Once the program is done crawling its first batch and it starts downloading you'll see a message that says: "account: downloading blabla photos and blabla videos crawling nextaccount"
Before it's fixed there is no "account: downloading blabla photos and blabla videos" messagge. Still crawling the new one.
Does the program end before downloading? Crawling can take hours sometimes depending on the amount of tweets and your internet connection.
I got this error and no media just now: INFO:twitter_media_downloader.module:crawling *** CRITICAL:root:twint.get:User:'NoneType' object is not subscriptable 2019-10-03 21:38:15,556 - twitter_media_downloader.module - INFO - 0 items left in crawler queue INFO:twitter_media_downloader.module:0 items left in crawler queue 2019-10-03 21:38:15,556 - twitter_media_downloader.module - INFO - Done crawling! INFO:twitter_media_downloader.module:Done crawling!
Thare are 3 folders created: logs, resume and twitter. The twitter one is empty.
'twitter_media_downloader.module - INFO - crawling usernamestatusidstatus'
the output log is missing https:// and / for each between username status idstatus
I thinks thats why it was resulting 'CRITICAL:root:twint.get:User:'NoneType' object is not subscriptable' error
The twitter folder is where the downloaded media ends up. The resume folder is where twint keeps the resume files. You should remove the resumefiles if you want to restart after an unsuccesfull run. Sometimes twint trows the 'CRITICAL:root:twint.get:User:'NoneType' object is not subscriptable' error. I believe this only affects a single tweet.
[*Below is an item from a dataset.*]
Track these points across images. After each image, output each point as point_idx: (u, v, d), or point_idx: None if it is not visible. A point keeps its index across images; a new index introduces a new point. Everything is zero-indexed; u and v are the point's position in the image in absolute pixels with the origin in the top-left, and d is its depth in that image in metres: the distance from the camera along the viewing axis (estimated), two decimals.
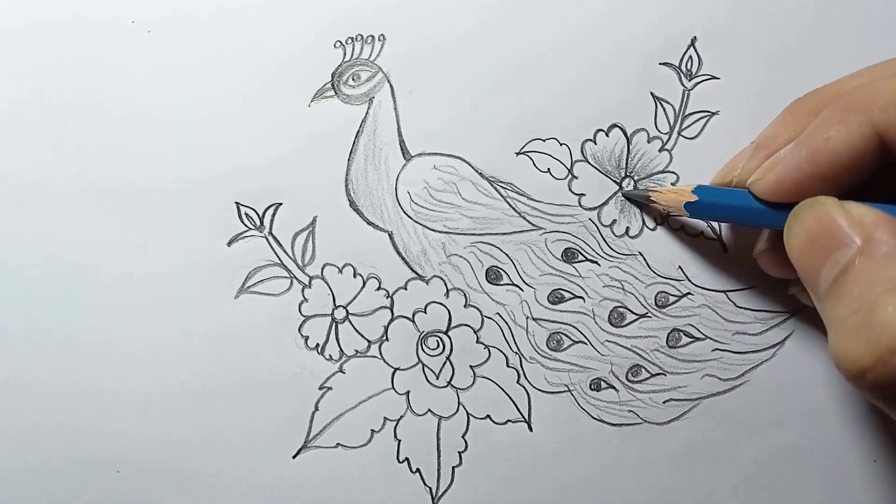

I just did another test run on my windows pc using python 3.7. I created a text file with the url to twitters twitter page ("https://twitter.com/twitter") (This program only accepts urls to an account page.) This is the output.
PS V:\twitter_media_downloader> python.exe .\core.py .\list.test
2019-10-03 20:17:09,420 - twitter_media_downloader.module - INFO - Starting twitter module with a queue size of 1
2019-10-03 20:17:09,422 - twitter_media_downloader.module - INFO - crawling twitter
2019-10-03 20:18:38,088 - twitter_media_downloader.module - INFO - 0 items left in crawler queue
INFO:twitter_media_downloader.module:0 items left in crawler queue
2019-10-03 20:18:38,088 - twitter_media_downloader.module - INFO - twitter: downloading 311 photos and 1579 videos
INFO:twitter_media_downloader.module:twitter: downloading 311 photos and 1579 videos
2019-10-03 20:18:38,089 - twitter_media_downloader.module - INFO - Done crawling!
INFO:twitter_media_downloader.module:Done crawling!
Within minutes it started downloading media.
Well its kinda useless for me because I used twint to scrape the output resluted in sepcific status https://twitter.com/twitteruser/status/xxxxxxxx
Btw does the script support downloading retweet?
No it just downloads all the media of an account.
I close the issue now because the program is working as intended.
When I run core.py with a list I got:
Traceback (most recent call last): File "core.py", line 31, in
from twitter import Twitter
File "*\twitter.py", line 42, in
from utils import
File " \utils.py", line 25, in
from blessings import Terminal
File "C:\Python37\lib\site-packages\blessings__init.py", line 5, in
import curses
File "C:\Python37\lib\curses\ init__.py", line 13, in
from _curses import *
ModuleNotFoundError: No module named '_curses'
I'm using windows 10 btw.